Szef legnickiej
„Solidarności” wziął udział w akcji usunięcia napisu
„im. Lenina” z bramy Stoczni Gdańskiej. – To hańba dla
naszego kraju – grzmi Bogdan Orłowski.
We wtorek członkowie Komisji Krajowej NSZZ „Solidarność”
z przewodniczącym związku Piotrem Dudą na czele
odpiłowali szlifierką napis „im. Lenina” znad
legendarnej bramy numer 2 Stoczni Gdańskiej. Napis ten
pojawił się w maju br. na potrzeby zdjęć do filmu
Andrzeja Wajdy o Lechu Wałęsie. Władze Gdańska
zadecydowały o tym, że zostanie już na stałe.
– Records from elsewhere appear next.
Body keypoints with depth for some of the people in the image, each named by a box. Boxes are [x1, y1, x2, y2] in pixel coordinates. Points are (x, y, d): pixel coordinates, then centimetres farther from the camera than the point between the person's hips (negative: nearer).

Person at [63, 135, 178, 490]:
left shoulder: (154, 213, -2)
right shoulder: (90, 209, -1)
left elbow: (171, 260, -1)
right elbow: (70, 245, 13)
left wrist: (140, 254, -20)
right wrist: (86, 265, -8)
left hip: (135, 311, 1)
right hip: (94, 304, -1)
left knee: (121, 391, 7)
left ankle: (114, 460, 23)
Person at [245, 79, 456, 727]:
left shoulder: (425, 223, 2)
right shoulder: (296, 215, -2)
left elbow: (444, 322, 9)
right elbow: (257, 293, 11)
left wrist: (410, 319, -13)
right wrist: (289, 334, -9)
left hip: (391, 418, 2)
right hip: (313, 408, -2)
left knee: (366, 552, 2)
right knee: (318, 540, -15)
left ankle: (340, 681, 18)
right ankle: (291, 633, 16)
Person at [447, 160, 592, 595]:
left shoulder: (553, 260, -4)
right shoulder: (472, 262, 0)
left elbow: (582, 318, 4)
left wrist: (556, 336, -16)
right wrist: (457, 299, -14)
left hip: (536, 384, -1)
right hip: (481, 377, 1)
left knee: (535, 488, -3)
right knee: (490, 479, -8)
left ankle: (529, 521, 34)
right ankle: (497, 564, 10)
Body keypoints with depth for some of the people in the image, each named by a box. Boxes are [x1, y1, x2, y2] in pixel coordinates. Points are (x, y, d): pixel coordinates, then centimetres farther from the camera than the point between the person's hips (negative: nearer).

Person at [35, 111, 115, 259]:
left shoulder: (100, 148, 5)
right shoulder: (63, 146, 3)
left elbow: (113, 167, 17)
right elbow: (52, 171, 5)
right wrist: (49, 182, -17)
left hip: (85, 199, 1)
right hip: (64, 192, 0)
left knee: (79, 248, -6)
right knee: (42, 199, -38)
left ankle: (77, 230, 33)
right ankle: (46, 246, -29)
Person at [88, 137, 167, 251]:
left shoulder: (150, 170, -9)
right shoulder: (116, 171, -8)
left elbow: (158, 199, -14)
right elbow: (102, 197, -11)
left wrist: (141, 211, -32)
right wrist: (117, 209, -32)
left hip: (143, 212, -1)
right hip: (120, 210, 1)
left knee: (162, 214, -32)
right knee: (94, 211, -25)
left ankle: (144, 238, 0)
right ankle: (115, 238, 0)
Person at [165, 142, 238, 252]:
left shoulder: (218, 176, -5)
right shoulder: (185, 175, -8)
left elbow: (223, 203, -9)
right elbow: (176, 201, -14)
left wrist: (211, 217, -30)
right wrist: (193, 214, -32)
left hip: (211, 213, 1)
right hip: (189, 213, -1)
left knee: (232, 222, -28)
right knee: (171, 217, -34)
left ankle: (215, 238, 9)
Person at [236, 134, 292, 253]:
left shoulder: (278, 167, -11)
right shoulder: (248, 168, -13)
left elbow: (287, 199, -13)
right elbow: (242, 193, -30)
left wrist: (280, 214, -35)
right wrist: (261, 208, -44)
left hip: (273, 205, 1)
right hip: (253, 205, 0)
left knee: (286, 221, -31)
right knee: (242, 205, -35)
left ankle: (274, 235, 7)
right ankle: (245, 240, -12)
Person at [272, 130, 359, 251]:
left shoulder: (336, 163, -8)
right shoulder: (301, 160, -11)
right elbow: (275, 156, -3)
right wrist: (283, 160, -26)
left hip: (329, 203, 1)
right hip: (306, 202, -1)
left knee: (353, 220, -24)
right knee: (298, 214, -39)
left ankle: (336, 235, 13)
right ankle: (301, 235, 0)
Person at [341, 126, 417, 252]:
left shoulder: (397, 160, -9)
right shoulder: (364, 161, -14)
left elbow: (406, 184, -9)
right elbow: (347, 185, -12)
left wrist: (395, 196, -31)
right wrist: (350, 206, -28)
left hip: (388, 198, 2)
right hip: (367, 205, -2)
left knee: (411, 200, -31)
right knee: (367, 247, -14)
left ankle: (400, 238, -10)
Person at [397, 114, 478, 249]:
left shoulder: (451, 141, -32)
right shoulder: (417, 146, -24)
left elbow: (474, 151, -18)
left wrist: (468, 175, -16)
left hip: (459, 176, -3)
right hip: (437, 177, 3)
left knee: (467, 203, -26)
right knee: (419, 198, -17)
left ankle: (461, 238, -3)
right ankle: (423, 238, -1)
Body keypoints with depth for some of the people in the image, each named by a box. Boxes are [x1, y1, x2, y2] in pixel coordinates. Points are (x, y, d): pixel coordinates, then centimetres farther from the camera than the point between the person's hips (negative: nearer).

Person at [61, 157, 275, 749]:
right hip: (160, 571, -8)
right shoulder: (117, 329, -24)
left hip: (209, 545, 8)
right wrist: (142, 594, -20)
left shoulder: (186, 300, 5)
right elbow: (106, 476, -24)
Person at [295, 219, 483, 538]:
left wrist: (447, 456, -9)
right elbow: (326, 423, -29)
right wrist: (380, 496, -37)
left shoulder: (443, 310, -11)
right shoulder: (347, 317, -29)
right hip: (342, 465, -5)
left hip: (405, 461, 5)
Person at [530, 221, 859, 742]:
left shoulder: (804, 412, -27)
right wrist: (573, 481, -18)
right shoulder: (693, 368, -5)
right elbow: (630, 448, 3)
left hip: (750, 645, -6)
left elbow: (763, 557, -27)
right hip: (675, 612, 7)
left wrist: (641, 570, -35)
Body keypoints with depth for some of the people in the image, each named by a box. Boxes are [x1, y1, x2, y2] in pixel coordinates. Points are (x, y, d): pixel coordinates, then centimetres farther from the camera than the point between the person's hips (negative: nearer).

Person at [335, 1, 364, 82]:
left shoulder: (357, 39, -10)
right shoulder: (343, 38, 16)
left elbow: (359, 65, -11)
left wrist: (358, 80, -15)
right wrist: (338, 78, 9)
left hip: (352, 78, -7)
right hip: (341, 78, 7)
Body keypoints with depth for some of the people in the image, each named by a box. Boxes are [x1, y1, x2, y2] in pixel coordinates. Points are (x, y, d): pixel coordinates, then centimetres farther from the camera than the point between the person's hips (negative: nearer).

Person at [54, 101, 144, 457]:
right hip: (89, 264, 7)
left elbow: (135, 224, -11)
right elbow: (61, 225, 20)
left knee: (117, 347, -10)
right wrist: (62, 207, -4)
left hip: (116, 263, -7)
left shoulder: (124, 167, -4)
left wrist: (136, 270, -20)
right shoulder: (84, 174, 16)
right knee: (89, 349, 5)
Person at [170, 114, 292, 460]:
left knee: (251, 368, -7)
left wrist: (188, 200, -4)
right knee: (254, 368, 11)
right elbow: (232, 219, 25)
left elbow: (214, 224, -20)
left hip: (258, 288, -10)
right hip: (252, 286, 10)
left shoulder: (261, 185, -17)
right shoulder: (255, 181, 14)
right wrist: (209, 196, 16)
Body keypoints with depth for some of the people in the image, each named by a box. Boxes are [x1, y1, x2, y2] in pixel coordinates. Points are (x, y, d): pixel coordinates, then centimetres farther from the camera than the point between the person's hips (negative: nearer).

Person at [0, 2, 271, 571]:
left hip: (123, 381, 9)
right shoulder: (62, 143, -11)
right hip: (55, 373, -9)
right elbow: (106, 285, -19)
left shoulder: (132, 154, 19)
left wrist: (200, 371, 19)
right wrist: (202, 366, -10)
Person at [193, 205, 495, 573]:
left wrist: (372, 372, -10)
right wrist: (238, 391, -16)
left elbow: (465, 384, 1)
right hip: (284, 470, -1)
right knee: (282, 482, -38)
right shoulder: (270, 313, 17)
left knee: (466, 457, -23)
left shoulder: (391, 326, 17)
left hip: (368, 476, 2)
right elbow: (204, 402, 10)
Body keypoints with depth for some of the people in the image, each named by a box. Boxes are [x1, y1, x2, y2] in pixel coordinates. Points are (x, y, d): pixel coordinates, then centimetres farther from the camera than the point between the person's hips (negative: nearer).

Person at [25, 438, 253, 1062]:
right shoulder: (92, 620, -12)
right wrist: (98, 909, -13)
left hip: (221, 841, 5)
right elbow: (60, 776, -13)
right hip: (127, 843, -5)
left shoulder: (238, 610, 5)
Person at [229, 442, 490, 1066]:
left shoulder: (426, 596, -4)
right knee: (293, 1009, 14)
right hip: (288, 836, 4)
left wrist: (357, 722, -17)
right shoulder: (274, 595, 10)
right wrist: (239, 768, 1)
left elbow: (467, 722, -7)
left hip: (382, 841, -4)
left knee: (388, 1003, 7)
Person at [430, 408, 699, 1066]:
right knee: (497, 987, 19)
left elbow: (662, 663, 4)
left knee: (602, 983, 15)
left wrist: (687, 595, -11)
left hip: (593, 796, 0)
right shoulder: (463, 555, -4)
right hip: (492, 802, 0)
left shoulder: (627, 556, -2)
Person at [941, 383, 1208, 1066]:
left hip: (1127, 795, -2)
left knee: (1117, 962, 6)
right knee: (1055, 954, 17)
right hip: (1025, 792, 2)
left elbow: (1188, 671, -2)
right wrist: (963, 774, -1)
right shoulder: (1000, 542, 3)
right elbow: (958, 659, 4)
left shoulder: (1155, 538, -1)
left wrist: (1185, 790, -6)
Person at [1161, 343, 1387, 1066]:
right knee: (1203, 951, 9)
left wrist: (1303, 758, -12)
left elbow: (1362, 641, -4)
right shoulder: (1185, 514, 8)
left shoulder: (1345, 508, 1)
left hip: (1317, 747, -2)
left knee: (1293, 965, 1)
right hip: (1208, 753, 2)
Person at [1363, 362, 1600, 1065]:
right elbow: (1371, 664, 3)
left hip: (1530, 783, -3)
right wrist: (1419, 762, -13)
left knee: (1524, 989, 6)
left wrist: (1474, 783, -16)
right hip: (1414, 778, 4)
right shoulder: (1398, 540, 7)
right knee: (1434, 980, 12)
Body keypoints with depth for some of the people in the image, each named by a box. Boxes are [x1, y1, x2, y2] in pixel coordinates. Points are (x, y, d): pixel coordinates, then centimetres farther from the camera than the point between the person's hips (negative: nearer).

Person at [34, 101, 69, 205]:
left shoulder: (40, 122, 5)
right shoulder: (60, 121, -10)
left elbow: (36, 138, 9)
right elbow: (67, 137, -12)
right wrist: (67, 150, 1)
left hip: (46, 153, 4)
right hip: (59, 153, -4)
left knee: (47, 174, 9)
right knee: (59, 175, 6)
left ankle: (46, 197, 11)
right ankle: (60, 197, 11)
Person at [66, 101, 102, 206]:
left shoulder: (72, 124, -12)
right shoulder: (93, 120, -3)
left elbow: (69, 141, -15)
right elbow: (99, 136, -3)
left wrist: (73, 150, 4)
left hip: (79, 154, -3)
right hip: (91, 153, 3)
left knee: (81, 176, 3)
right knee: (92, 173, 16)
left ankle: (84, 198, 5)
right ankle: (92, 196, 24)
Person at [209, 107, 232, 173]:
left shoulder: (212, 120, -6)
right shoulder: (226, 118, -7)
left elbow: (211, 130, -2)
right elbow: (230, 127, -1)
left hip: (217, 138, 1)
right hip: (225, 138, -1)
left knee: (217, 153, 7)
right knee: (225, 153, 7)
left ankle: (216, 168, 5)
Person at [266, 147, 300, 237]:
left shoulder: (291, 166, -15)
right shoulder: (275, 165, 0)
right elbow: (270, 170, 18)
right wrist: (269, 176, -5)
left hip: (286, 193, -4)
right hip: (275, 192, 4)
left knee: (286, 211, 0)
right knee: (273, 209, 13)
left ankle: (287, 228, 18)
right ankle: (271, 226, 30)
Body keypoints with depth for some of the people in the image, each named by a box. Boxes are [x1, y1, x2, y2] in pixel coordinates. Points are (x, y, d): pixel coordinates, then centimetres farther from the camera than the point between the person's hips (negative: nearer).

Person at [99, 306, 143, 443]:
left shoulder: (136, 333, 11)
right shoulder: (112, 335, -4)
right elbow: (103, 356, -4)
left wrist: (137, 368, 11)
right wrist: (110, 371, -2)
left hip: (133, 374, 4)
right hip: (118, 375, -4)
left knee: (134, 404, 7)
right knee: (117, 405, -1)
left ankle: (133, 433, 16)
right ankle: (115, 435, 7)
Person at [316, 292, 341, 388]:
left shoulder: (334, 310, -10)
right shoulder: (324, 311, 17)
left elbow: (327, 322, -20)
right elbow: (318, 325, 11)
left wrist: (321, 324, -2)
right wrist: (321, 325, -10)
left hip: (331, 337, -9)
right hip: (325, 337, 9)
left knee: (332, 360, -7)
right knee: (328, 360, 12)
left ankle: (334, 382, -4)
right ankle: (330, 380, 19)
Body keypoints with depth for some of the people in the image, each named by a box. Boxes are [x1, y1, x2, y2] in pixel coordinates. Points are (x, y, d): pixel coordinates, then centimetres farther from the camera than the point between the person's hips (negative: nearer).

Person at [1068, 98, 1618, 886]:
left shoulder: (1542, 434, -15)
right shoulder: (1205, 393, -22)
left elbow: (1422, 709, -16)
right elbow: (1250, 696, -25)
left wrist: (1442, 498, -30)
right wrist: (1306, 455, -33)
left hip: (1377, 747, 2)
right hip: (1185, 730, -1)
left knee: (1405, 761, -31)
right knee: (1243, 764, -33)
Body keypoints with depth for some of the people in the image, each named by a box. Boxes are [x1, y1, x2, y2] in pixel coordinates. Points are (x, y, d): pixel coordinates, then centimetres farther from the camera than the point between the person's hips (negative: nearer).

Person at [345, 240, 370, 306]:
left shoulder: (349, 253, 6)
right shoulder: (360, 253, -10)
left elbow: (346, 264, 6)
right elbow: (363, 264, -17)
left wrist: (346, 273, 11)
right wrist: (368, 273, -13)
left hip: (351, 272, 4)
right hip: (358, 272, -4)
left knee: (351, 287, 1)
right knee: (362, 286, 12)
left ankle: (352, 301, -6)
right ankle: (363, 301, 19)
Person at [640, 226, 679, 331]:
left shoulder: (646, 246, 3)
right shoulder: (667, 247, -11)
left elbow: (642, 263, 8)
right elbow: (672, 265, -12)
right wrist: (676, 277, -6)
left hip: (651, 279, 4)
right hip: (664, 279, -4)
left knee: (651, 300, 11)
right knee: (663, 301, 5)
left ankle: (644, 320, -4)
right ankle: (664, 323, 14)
W akcji związkowców udział wziął Bogdan
Orłowski, przewodniczący NSZZ „Solidarność” Zagłębia
Miedziowego. Jego zdaniem decyzja władz Gdańska hańbi
pamięć zamordowanych przed 42 laty stoczniowców i
lekceważy ludzi walczących z komunizmem. - Jak można
taki napis zostawić w miejscu, które jest kolebką
„Solidarności”? W naszym kraju symbole nazizmu i
komunizmu są przecież zakazane. To może w ramach
„poszanowania” historii przywróćmy Katowicom nazwę
Stalinogród, a placom i ulicom naszych miast imię Adolfa
Hitlera! – bulwersuje się Bogdan Orłowski.